Traceback (most recent call last):
File "/opt/mnemosyne/env/local/lib/python2.7/site-packages/gevent/greenlet.py", line 327, in run
result = self._run(*self.args, **self.kwargs)
File "/opt/mnemosyne/normalizer/normalizer.py", line 125, in inserter
self.database.insert_normalized(norm, id, identifier)
File "/opt/mnemosyne/persistance/mnemodb.py", line 97, in insert_normalized
upsert=True)
File "/opt/mnemosyne/env/local/lib/python2.7/site-packages/pymongo/collection.py", line 552, in update
_check_write_command_response(results)
File "/opt/mnemosyne/env/local/lib/python2.7/site-packages/pymongo/helpers.py", line 205, in _check_write_command_response
raise OperationFailure(error.get("errmsg"), error.get("code"), error)
OperationFailure: insertDocument :: caused by :: 17280 Btree::insert: key too large to index, failing mnemosyne.dork.$content_1 1127 { : "/suse/include/components/com_artlinks/support/mailling/maillist/inc/include/control/999999.9+%0BuNiOn%0BaLl+%0BsElEcT+0x393133353134353632312e39,0x393..." }
<Greenlet at 0x7f9f7d9db7d0: <bound method Normalizer.inserter of <normalizer.normalizer.Normalizer object at 0x7f9f7d9c5f90>>([([{'session': {'_id': ObjectId('57aee159e5645d38e)> failed with OperationFailure
I'm attempting the hashed index as well, though not recreating entire collcetion; failing still though I believe it is because of the upsert on update method.
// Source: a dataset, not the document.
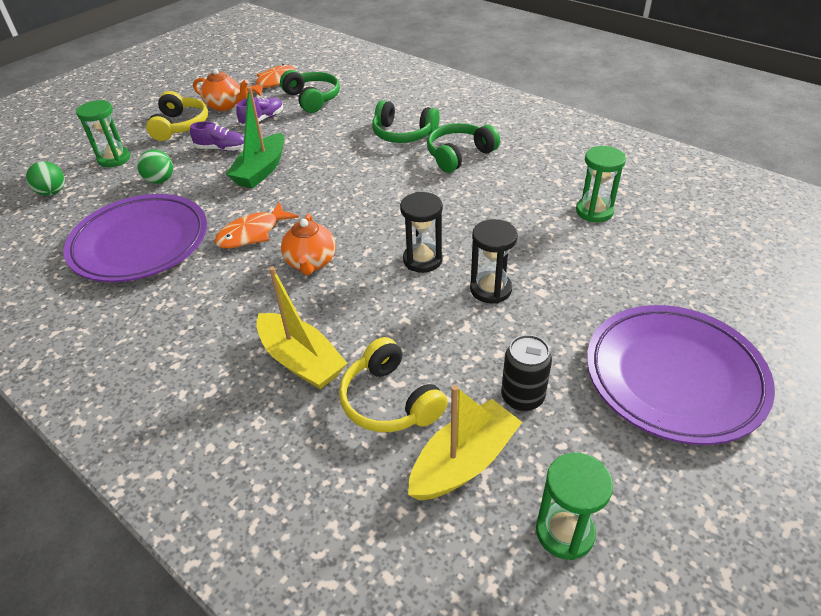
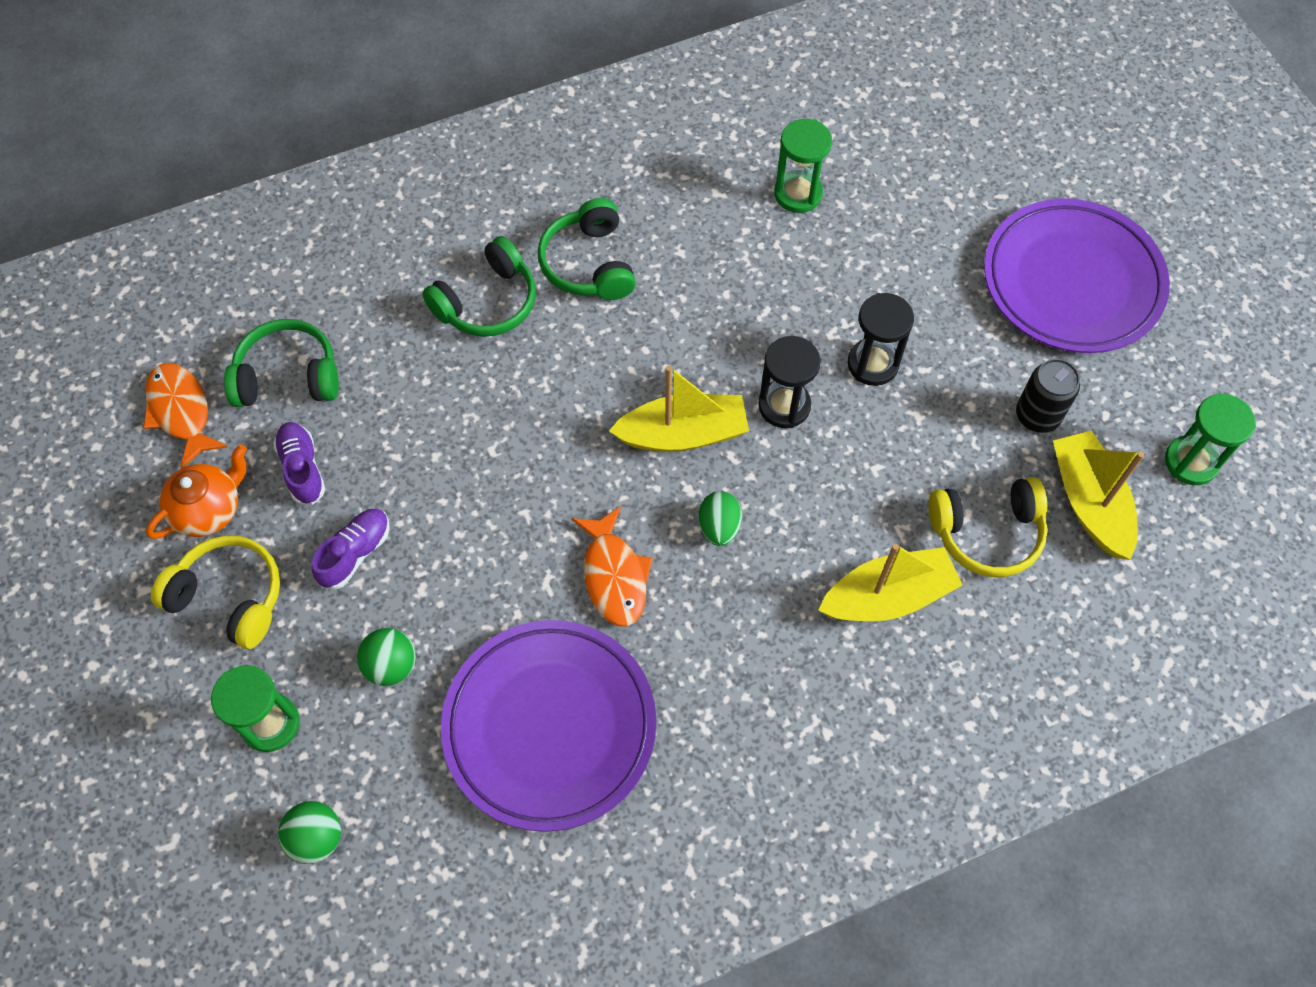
camera: 65 degrees left, 20 degrees up
(261, 170) = (459, 517): green boat -> none
(311, 262) = (719, 527): orange teapot -> green egg
(369, 226) = (683, 434): none -> yellow boat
mnemosyne/persistance/mnemodb.py
line 97~
elif collection is 'dork':
self.db[collection].update({'content': document['content'], 'type': document['type']},
{'$set': {'lasttime': document['timestamp']},
'$inc': {'count': document['count']}},
upsert=True)
@sh4t
I dropped the index of dork content, and created hashed one. I just checked the log , but there's no such error like yours. Could you give it a try to see if error occurs ?
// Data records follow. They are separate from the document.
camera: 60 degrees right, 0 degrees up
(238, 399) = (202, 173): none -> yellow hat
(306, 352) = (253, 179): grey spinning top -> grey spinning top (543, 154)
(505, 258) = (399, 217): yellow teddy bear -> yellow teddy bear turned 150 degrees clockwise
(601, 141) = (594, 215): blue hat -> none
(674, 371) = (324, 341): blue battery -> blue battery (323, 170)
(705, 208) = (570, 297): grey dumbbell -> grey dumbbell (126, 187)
If any suggestion, please let me know.
I'm found some errors in mnemosyne.err as below.
It could be the content is too long to be indexed. I've using hashed content as index key instead of text :
https://github.com/johnnykv/mnemosyne/blob/master/persistance/mnemodb.py#L48
Now it seems work fine. If any suggestion, please let me know.